On sait qu’il n’y aura jamais d’internat au LMF et que le lycée restera mixte.
-en novembre 1934 lors d’une séance du conseil municipal la question de l’aménagement du terrain d’éducation physique est posée: « On a examiné l’opportunité d’une utile mitoyenneté de la salle d’éducation physique projetée au stade, cette salle sise entre le stade et le lycée pourra servir facilement aux deux établissements ».
-en juin 1935,les sorties scolaires sont déjà d’actualité,un article du Courrier du Maroc relate une excursion des élèves du LMF à Volubilis.
-en octobre 1935 rentrée scolaire sans problème si ce n’est toujours l’absence de classe de philo et d’internat Michel Kamm (père) journaliste écrit « le lycée de Fès , dont le programme de construction était à peu près terminé l’an dernier,n’a subi dans son ensemble aucun changement d’aspect ». Quatre cents élèves sont scolarisés et un « phénomène particulier cette année a été l’envahissement de la classe de 6ème:140 élèves!... Il a fallu former quatre divisions.

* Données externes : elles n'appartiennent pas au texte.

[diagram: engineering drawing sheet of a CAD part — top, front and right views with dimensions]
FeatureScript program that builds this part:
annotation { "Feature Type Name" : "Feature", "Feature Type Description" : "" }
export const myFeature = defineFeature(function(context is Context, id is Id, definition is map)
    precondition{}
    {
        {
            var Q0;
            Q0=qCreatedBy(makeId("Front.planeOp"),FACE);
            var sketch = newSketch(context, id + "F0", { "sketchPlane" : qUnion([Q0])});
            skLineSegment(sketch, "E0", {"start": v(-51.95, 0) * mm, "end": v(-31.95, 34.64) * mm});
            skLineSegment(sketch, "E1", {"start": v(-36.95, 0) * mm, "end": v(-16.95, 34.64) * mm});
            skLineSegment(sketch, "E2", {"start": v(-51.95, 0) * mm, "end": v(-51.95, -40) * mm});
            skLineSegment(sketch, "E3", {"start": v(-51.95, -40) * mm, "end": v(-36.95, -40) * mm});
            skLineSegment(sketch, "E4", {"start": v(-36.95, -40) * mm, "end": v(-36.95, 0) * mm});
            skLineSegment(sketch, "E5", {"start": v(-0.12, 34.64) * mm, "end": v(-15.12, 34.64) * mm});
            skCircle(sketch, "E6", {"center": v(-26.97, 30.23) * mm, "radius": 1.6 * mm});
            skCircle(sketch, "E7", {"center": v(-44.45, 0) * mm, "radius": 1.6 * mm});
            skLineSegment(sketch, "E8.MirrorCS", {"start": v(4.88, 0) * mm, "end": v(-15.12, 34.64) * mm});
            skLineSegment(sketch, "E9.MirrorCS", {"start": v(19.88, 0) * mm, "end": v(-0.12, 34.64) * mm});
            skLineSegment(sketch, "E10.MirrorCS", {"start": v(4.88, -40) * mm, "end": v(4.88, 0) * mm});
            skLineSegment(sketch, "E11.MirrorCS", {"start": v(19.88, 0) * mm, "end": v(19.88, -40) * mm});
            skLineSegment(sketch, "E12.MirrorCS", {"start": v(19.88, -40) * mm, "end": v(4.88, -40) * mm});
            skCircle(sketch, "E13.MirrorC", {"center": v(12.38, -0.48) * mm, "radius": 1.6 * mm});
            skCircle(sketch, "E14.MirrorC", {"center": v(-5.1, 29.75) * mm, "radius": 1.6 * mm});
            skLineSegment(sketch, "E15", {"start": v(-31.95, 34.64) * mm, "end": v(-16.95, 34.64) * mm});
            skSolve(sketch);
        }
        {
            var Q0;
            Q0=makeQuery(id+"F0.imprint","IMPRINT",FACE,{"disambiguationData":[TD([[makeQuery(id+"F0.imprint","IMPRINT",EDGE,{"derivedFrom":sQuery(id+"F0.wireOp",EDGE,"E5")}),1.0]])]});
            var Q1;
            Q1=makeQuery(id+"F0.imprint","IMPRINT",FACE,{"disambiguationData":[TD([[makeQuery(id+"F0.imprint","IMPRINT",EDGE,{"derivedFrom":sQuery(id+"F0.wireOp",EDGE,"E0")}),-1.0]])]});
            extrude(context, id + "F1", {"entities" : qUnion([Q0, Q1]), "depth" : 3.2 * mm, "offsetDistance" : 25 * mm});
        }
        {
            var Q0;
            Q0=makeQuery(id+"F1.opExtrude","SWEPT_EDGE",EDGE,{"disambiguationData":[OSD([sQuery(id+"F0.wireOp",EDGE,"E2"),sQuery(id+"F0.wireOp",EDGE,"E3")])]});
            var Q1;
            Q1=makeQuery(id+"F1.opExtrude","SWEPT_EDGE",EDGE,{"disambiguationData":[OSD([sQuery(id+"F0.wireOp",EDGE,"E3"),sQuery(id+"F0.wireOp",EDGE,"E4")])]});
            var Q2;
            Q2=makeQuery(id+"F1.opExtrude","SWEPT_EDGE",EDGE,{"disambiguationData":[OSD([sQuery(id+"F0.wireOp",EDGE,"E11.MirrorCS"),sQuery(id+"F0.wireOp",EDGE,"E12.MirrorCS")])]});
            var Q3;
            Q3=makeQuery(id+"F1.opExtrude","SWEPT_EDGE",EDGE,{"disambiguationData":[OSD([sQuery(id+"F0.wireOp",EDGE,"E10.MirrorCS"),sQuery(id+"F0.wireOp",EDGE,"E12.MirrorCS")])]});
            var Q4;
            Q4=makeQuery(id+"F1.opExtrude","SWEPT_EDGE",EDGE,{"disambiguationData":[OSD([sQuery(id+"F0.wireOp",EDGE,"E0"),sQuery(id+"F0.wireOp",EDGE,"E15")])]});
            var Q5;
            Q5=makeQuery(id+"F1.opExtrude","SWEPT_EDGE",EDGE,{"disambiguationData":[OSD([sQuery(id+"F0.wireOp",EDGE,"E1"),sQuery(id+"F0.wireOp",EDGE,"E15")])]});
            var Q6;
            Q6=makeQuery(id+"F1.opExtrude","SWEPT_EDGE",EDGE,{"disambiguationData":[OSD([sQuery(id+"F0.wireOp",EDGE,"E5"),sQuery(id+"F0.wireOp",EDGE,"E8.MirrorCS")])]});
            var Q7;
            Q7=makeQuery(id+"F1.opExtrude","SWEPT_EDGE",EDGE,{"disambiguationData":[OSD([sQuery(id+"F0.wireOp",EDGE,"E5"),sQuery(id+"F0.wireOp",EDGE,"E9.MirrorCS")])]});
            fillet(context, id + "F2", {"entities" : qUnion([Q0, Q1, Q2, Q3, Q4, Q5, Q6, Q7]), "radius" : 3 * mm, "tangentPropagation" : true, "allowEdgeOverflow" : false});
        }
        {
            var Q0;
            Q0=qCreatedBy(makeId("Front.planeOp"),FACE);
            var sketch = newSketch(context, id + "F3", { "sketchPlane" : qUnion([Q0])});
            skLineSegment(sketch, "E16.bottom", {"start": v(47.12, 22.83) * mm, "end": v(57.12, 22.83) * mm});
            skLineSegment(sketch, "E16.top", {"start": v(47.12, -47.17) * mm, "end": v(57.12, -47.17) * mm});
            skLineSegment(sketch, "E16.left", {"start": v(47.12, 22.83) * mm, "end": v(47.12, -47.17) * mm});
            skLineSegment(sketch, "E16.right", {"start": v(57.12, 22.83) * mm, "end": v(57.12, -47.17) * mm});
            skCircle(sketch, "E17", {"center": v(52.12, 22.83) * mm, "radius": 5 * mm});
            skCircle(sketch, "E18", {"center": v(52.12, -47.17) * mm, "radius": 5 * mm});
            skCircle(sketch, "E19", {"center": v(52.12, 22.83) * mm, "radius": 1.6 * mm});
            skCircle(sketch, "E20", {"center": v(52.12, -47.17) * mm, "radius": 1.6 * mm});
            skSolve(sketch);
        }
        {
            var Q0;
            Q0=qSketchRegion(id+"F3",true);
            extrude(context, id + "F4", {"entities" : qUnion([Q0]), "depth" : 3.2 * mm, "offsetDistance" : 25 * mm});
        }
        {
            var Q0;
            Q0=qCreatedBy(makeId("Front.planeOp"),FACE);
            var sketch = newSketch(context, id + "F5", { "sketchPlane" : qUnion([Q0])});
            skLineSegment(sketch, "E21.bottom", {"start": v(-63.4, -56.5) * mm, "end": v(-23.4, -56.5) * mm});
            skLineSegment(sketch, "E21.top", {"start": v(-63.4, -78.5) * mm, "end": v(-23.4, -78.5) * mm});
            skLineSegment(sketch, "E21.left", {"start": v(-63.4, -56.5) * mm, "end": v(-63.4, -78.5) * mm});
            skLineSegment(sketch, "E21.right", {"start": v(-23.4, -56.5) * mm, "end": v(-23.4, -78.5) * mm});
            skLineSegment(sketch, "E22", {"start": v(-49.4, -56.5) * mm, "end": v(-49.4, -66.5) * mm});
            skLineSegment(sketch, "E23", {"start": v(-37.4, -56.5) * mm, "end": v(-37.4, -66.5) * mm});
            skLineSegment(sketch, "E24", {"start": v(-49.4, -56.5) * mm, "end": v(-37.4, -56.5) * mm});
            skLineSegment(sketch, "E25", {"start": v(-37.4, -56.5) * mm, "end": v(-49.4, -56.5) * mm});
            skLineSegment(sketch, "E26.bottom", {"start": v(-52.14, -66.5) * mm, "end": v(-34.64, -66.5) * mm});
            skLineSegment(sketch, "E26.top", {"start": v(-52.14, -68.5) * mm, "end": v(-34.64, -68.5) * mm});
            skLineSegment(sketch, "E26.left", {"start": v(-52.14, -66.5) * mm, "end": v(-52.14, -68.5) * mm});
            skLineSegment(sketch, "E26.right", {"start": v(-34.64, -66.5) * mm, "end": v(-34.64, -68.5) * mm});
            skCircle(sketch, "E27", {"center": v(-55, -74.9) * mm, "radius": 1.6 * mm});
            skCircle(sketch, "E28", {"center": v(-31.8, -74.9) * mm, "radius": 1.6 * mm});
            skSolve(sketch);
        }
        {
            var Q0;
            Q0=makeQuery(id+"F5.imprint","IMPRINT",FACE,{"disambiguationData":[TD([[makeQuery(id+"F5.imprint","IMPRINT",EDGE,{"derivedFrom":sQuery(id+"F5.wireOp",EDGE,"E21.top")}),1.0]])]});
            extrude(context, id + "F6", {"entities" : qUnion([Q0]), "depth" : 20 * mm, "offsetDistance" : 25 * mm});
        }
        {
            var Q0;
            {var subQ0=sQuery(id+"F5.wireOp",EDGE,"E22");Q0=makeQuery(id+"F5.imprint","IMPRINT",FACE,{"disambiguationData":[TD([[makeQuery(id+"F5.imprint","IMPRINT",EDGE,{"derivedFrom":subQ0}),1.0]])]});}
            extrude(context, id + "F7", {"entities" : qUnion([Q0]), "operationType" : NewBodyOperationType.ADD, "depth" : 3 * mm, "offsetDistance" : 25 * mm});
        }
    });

Une de sixième A , deux de sixième C, et une section pratique créée cette année…Monsieur BASTI est toujours l’actif proviseur….»
-en septembre 1936 création d’une section commerciale dans le but de former des employés de bureau et des auxiliaires commerciaux et de donner une instruction professionnelle et technique pour faire une carrière commerciale. La scolarité durera trois ans avec ouverture de la première année en octobre 1936. Le programme est ainsi défini pour la première année:
-une partie générale assurée par les professeurs du lycée
-une partie professionnelle assurée par des techniciens
-comptabilité, droit économique, dactylo et sténographie
Il est également précisé que « l’on attachera une importance particulière à l’enseignement de l’arabe » et que
« la création de cette section revêt un caractère d’intérêt public et social ……les parents réfléchiront à orienter leurs enfants vers des carrières d’accession facile et pratique au lieu de continuer à les lancer sans beaucoup de discernement vers la poursuite de diplômes qui ne créent actuellement que des chômeurs intellectuels ( embouteillage de la fonction publique )…» L’école,usine à chômeurs n’est donc pas une notion moderne!!
-en octobre 1936 trois nouveaux: Mlle BOMBAL remplace Mlle TEBOUL comme professeur d’arabe,
Mr DAVID de retour du service militaire devient professeur d’allemand (en remplacement de Mlle LEFAIT ) et Mr SERTILANGE ,professeur de mathématiques succède à Mr PORTA nommé à Casablanca.
-le 22 mars 1937 création de l’association des parents des élèves du lycée. La soixantaine de parents présents approuve les statuts, élit un comité de dix membres qui vote à bulletin secret pour déterminer les fonctions de chacun. Le premier président est Maître TRESORIER, avocat. La cotisation annuelle est fixée à dix Francs par membre
-le 29 avril 1937 annonce de la création en octobre 1937 de la classe de philosophie au lycée et du recrutement en cours d’un titulaire pour le poste. «..Grâce à cette création, notre grand établissement universitaire (!) conduira les étudiants dans tout le cycle des études jusqu’au baccalauréat inclus (2ème partie ).
-le 1er juillet 1937 distribution des prix sans solennité « dans la plus stricte intimité », le proviseur Mr BASTI étant malade, absent et en France, le surveillant général Mr PARENT faisant fonction de proviseur. La cérémonie a lieu dans le préau du lycée (et non au cinéma l’Empire comme d’habitude ), il n’y a pas de discours mais seulement la lecture du palmarès et du tableau du personnel.
-en octobre 1937 ouverture de la chaire de philosophie confiée à Mr BOULARD. A côté des élèves de la classe de philosophie du lycée, les bacheliers du collège musulman suivront au lycée les cours de philosophie et auront eux aussi, à Fès, un cycle complet des études secondaires.
-le 4 novembre 1937 décès de Mr BASTI proviseur du lycée.
Ces informations vont peut-être réveiller quelques mémoires assoupies et nous fournir une moisson de témoignages et de documents relatifs à l’histoire du lycée mixte de Fès!.